What the exercise asks
Repeat the lines of the listing word for word, starting at the line that contains "program makan anak, mengurangi" and stopping after the line that contains "pertanggungjawaban atas yang".
-------- Material for this task
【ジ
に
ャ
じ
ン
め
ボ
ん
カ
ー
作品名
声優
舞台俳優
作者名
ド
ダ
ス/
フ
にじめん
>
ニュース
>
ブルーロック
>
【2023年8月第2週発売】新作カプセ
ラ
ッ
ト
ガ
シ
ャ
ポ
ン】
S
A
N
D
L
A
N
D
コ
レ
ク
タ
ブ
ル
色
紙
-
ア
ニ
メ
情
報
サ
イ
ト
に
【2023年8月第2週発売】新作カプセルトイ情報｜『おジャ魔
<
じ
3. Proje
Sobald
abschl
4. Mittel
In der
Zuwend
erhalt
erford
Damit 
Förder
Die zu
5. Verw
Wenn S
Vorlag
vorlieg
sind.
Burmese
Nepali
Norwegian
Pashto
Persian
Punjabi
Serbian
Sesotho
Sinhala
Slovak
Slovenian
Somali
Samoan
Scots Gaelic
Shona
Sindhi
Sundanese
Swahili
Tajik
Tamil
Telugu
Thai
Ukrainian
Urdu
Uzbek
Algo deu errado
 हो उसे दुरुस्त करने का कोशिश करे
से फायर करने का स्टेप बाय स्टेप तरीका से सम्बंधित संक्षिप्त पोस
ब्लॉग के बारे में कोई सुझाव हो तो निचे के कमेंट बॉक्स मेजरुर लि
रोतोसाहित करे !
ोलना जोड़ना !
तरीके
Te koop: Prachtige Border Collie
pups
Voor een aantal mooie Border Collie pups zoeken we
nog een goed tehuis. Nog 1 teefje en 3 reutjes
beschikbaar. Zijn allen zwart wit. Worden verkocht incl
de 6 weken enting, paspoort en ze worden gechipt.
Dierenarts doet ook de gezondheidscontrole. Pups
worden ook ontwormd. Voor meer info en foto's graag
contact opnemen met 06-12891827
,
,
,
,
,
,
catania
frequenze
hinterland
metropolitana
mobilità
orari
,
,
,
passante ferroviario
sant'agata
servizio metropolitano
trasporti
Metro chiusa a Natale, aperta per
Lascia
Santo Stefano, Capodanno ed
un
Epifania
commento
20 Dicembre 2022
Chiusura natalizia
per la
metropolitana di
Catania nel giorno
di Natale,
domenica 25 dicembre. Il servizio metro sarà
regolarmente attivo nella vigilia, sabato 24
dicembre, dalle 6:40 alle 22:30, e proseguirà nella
----------------
-------- Material for this task
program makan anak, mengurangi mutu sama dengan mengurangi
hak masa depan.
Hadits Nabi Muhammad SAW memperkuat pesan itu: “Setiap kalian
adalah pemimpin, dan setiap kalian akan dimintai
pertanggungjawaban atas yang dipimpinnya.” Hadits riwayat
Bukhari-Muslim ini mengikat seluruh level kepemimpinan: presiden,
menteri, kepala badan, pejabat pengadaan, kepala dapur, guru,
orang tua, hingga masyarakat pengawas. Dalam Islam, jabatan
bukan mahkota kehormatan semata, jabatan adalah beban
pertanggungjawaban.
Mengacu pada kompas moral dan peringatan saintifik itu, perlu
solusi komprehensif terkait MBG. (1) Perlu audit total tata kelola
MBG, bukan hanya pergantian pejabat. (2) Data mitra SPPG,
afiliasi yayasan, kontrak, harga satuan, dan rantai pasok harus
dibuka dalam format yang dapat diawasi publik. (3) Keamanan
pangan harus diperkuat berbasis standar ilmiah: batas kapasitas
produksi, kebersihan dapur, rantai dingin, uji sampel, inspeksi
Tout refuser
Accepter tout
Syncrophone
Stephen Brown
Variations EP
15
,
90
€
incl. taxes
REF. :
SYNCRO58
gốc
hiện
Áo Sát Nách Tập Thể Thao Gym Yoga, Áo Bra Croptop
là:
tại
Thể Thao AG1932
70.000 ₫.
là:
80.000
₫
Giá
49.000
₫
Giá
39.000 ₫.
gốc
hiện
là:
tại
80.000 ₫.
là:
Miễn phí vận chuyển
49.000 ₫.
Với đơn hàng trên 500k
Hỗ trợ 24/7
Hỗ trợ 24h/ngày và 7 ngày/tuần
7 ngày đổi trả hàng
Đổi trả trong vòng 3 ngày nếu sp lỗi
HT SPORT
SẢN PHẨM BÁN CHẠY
----------------
Task answer
program makan anak, mengurangi mutu sama dengan mengurangi
hak masa depan.
Hadits Nabi Muhammad SAW memperkuat pesan itu: “Setiap kalian
adalah pemimpin, dan setiap kalian akan dimintai
pertanggungjawaban atas yang dipimpinnya.” Hadits riwayat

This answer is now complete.